# Eddie Bauer Rememberance Day Sale - enraging bad taste or so-what?



## McG (8 Nov 2010)

Normally I would write this off as very distasteful but not worth the any of my attention/time for comment.  However, I've notice a lot of buzz on this.  It seems the company has had years of success with their Veterans Day sales in the US (a day for celebrating the living heroes) and assumed that could be duplicated on in Canada around Remembrance Day (a more somber day for remembering those maimed or killed).

... I suppose my question is, while the use of Remembrance Day as a means to flog merchandise is in horribly bad taste, is this really surprising (or even new) from the consumerist retail industry?  Maybe we need to contract Disney to protect the Remembrance Day image along side that of the Mountie.


----------



## RubberTree (8 Nov 2010)

I think it's new to Canada...but not surprising coming from an American based company. As far as I'm concerned its just an indicator of how different America and Canada's views are on the meaning of November 11th. Distasteful? Yes, but I think it was simply poorly thought out on Eddie Bauer's behalf. I would like to think if they knew and understood our Remembrance Day mentality they wouldn't have initiated the sale.

————————

[PROBLEMS TO SOLVE]
(1) Extract from the Eddie Bauer sale thread the passage starting at "# Eddie Bauer" and ending at "maimed or killed).".
(2) Name every commemorative day or calendar date mentioned in the wording of the two posts in the Eddie Bauer sale thread, leaving out the post headers.
(3) Answer these questions on the Eddie Bauer sale thread:
(a) According to McG, what does Veterans Day celebrate in the US?
(b) Whom does McG suggest contracting to protect the Remembrance Day image?
(c) What kind of company does RubberTree say the sale is not surprising coming from?
The listing after the Eddie Bauer sale thread is not needed for anything here.

————————

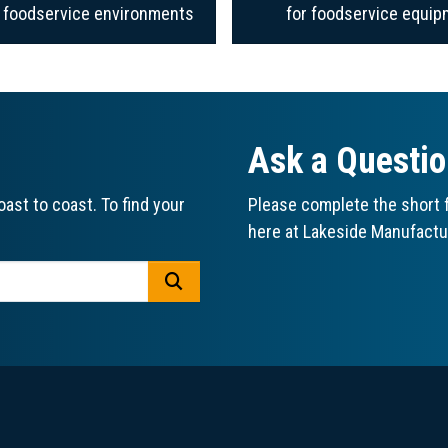
f foodservice environments
for foodservice equip
Ask a Questi
ast to coast. To find your
Please complete the short f
here at Lakeside Manufactu
GO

————————

[RESULTS OF THE EXERCISE]
(1)
# Eddie Bauer Rememberance Day Sale - enraging bad taste or so-what?



## McG (8 Nov 2010)

Normally I would write this off as very distasteful but not worth the any of my attention/time for comment.  However, I've notice a lot of buzz on this.  It seems the company has had years of success with their Veterans Day sales in the US (a day for celebrating the living heroes) and assumed that could be duplicated on in Canada around Remembrance Day (a more somber day for remembering those maimed or killed).

(2)
Veterans Day
Remembrance Day
November 11th

(3)
(a) The living heroes.
(b) Disney.
(c) An American based company.